The coronavirus pandemic reached a grim milestone Monday as the number of known deaths in U.S. due to COVID-19 reached 500,000. The number of American deaths is the most in the world and comes a year after much of the country was just starting to hear about a deadly respiratory disease in Wuhan, China. By late January last year, reports of the virus’s spread began to make global headlines, soon cruise ships were being quarantined in ports, as uncertainty grew. The first known case of the virus in the U.S. dates back to Feb. 6 of last year, in Southern California. Over the next three-and-half months, 100,000 Americans would die, as millions more would stay home.
It was a terrifying moment, but one that would get worse. Over the next year, 1 in 670 Americans would die from COVID-19, and, after a brief slowdown over the warmer summer months, the number of deaths would accelerate. Even now, as the country frantically vaccinates, at least 100,000 people died in just the past five weeks. The coronavirus was the leading cause of death in January 2021, passing common killers, like cancer and heart disease. The pandemic’s deadliest day in America came this year—on Jan. 12—when 4,400 people died.

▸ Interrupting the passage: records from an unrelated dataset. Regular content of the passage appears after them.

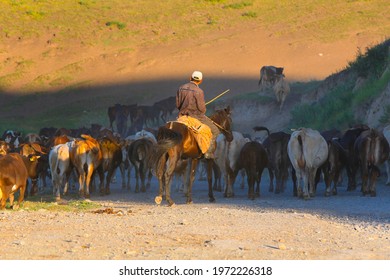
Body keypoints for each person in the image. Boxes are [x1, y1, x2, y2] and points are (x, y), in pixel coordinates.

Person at [176, 71, 219, 159]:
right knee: (215, 130)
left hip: (182, 116)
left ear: (190, 78)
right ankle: (208, 153)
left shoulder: (181, 88)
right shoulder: (199, 91)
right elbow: (202, 109)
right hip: (196, 116)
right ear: (200, 81)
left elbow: (178, 105)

The U.S. had unique resources and capacity to fight the virus, which makes its record-setting failure to do so all the more wrenching, personal, and unnecessary. It was a failure of leadership, a failure of systems created by generations of leaders, and of people that selected those people that created and entrenched those systems. The blame is not shared equally, but it is shared.

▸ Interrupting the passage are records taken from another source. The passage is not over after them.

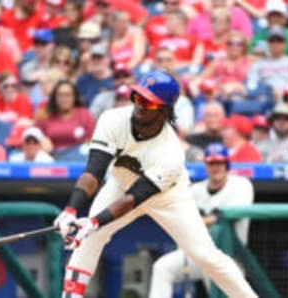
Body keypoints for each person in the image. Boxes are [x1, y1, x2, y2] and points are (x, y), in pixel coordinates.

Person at [53, 70, 257, 298]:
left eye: (148, 103)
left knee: (204, 255)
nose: (139, 106)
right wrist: (71, 210)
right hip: (119, 183)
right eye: (138, 98)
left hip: (167, 197)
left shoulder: (171, 153)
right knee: (89, 238)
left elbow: (134, 199)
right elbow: (93, 172)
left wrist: (94, 221)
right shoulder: (112, 119)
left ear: (165, 110)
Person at [149, 143, 254, 298]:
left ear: (227, 164)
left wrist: (197, 222)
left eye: (219, 162)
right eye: (211, 163)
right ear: (205, 165)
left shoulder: (241, 185)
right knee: (162, 267)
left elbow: (224, 218)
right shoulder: (195, 190)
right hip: (199, 255)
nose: (215, 167)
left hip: (229, 258)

On Monday evening, President Joe Biden held a memorial service at the White House to mark the mass loss of life. “We often hear people described as ordinary Americans,” Biden said in a televised address. “There’s nothing ordinary about them. The people we lost were extraordinary, they span generations, born in America and immigrated to America. But just like that, so many of them took their final breath alone in America.” Biden has ordered flags flying at federal building be lowered to half-staff over the next five days to mark the loss.